What was Kant’s style?

Few philosophers in history have been so unreadable and dry as Immanuel Kant. He was an abstract professor, writing in abstract style about abstract questions.

What was his personality?

He was a good-tempered, sweet, and pious man—so punctual that his neighbors set their clocks by his daily walk.

What was his impact?

Few have had a more devastating impact on human thought. He is the primary source of the idea that truth is subjective. Kant, more than any other thinker, gave impetus to the typically modern turn from the objective to the subjective.

What was the basic intention of his philosophy?

He wanted to restore human dignity amidst a skeptical, world-worshiping science.

What did Kant believe about faith and reason?

He helped bury the medieval synthesis of faith and reason. He described his philosophy as “clearing away the pretensions of reason to make room for faith” (as if faith and reason were enemies and not allies).

Kant thought religion could never be a matter of reason, evidence, or argument, or even a matter of knowledge.

Rather, religion was a matter of feeling, motive, and attitude.

What were the two things that filled Kant with wonder?

“Two things fill me with wonder: the starry sky above and the moral law within.”
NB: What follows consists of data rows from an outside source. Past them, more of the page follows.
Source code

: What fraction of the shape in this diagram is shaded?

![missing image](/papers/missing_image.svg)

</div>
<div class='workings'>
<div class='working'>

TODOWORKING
  • “The starry sky above” is the physical universe as known by modern science.
  • Everything else (including the moral law) is relegated to subjectivity.

What is the moral law for Kant?

The moral law is not “without” but “within,” not objective but subjective, not a Natural Law of objective rights and wrongs that comes from God but a man-made law by which we decide to bind ourselves. Morality is a matter of subjective intention only. It has no content except the Golden Rule (Kant’s “categorical imperative”).

He argued:

  1. If the moral law came from God rather than from man, then man would not be free (in the sense of being autonomous).
  2. But man must be autonomous.
  3. Therefore, the moral law does not come from God but from man.
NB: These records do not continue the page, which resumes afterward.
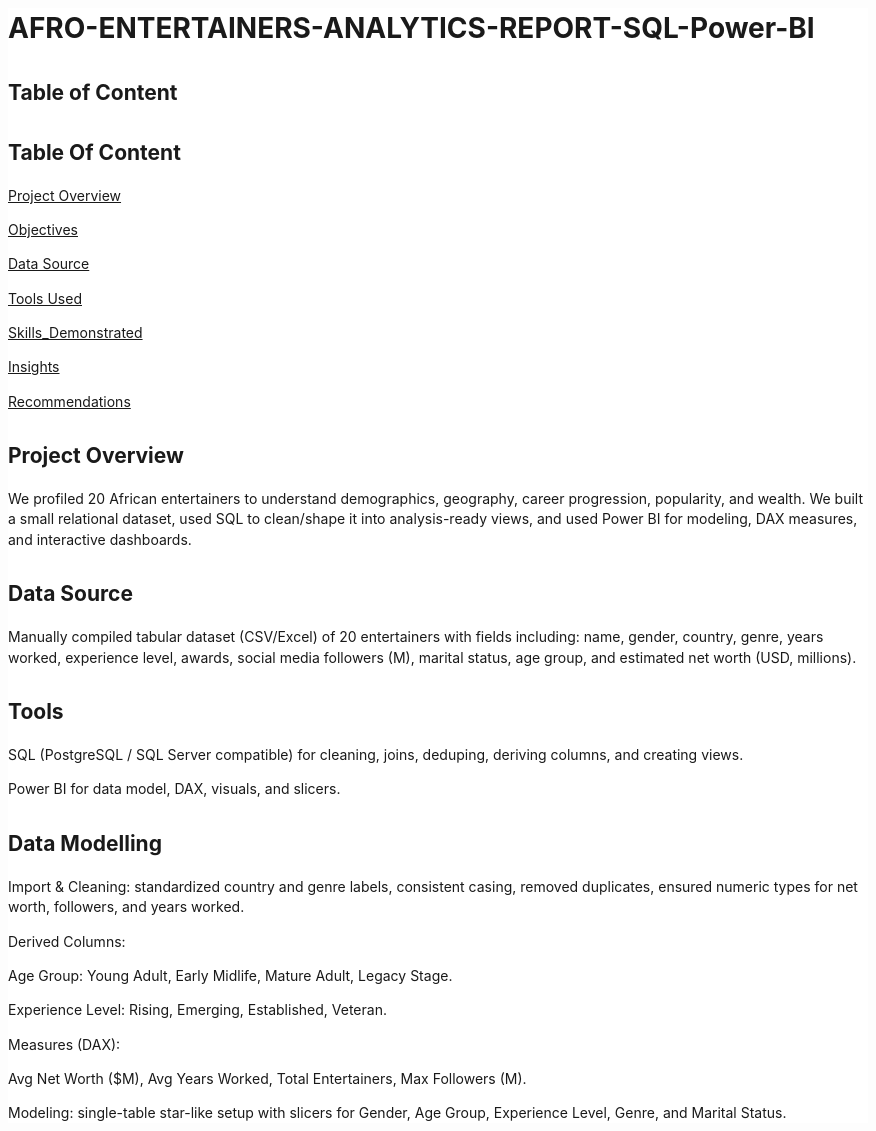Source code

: # AFRO-ENTERTAINERS-ANALYTICS-REPORT-SQL-Power-BI

## Table of Content
## Table Of Content

[Project Overview](#ProjectOverview)

[Objectives](#Objectives)

[Data Source](#DataSource)

[Tools Used](#ToolsUsed)

[Skills_Demonstrated](#Skills_Demonstrated)

[Insights](#Insights)

[Recommendations](#Recommendations)

## Project Overview

We profiled 20 African entertainers to understand demographics, geography, career progression, popularity, and wealth. We built a small relational dataset, used SQL to clean/shape it into analysis-ready views, and used Power BI for modeling, DAX measures, and interactive dashboards.

## Data Source
Manually compiled tabular dataset (CSV/Excel) of 20 entertainers with fields including: name, gender, country, genre, years worked, experience level, awards, social media followers (M), marital status, age group, and estimated net worth (USD, millions).

## Tools
SQL (PostgreSQL / SQL Server compatible) for cleaning, joins, deduping, deriving columns, and creating views.

Power BI for data model, DAX, visuals, and slicers.
## Data Modelling
Import & Cleaning: standardized country and genre labels, consistent casing, removed duplicates, ensured numeric types for net worth, followers, and years worked.

Derived Columns:

Age Group: Young Adult, Early Midlife, Mature Adult, Legacy Stage.

Experience Level: Rising, Emerging, Established, Veteran.

Measures (DAX):

Avg Net Worth ($M), Avg Years Worked, Total Entertainers, Max Followers (M).

Modeling: single-table star-like setup with slicers for Gender, Age Group, Experience Level, Genre, and Marital Status.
Why did Kant believe in the existence of God, free will, and immortality?

Kant thought of himself as a Christian, but he explicitly denied that we could know that God, free will, and immorality really exist.

But we must live as if these three ideas were true: if we believe them we will take morality seriously, and if we don’t we will not.

These beliefs, then, are justified by purely practical reasons, not because they are true. Christianity becomes a “value system” rather than “the truth.”

What did Kant make of the supernatural and miraculous claims of traditional Christianity?

He ignored them or interpreting them as myth. Kant’s strategy was essentially the same as that of Rudolf Bultmann, the father of “demythologizing,” whose theories of criticism reduce biblical claims of eyewitness description of miracles to mere myth, “values,” and “pious interpretations.”

What was Kant’s basic question?

How can we know truth?

How did David Hume’s answer to that question influence Kant?

Early in Kant’s life he accepted the answer of Rationalism:

  • we know truth by the intellect (not the senses)
  • the intellect possesses its own “innate ideas.”

Then Kant read the Empiricist David Hume, who, Kant said, “woke me from my dogmatic slumber.” Like other Empiricists, Hume believed that

  • we know truth only through the senses
  • we have no “innate ideas.”

But Hume’s premises led him to the conclusion of Skepticism (the denial that we can ever know the truth at all with any certainty). Kant saw both the “dogmatism” of Rationalism and the skepticism of Empiricism as unacceptable, and sought a third way.

What did Kant call his “Copernican revolution in philosophy”?

Kant invented a wholly new theory of knowledge, usually called Idealism (the simplest term for it is Subjectivism). It amounts to redefining truth itself as subjective, not objective.

Kant’s “Copernican revolution” redefines truth itself as reality conforming to ideas. “Hitherto it has been assumed that all our knowledge must conform to objects . . . more progress may be made if we assume the contrary hypothesis that the objects of thought must conform to our knowledge.”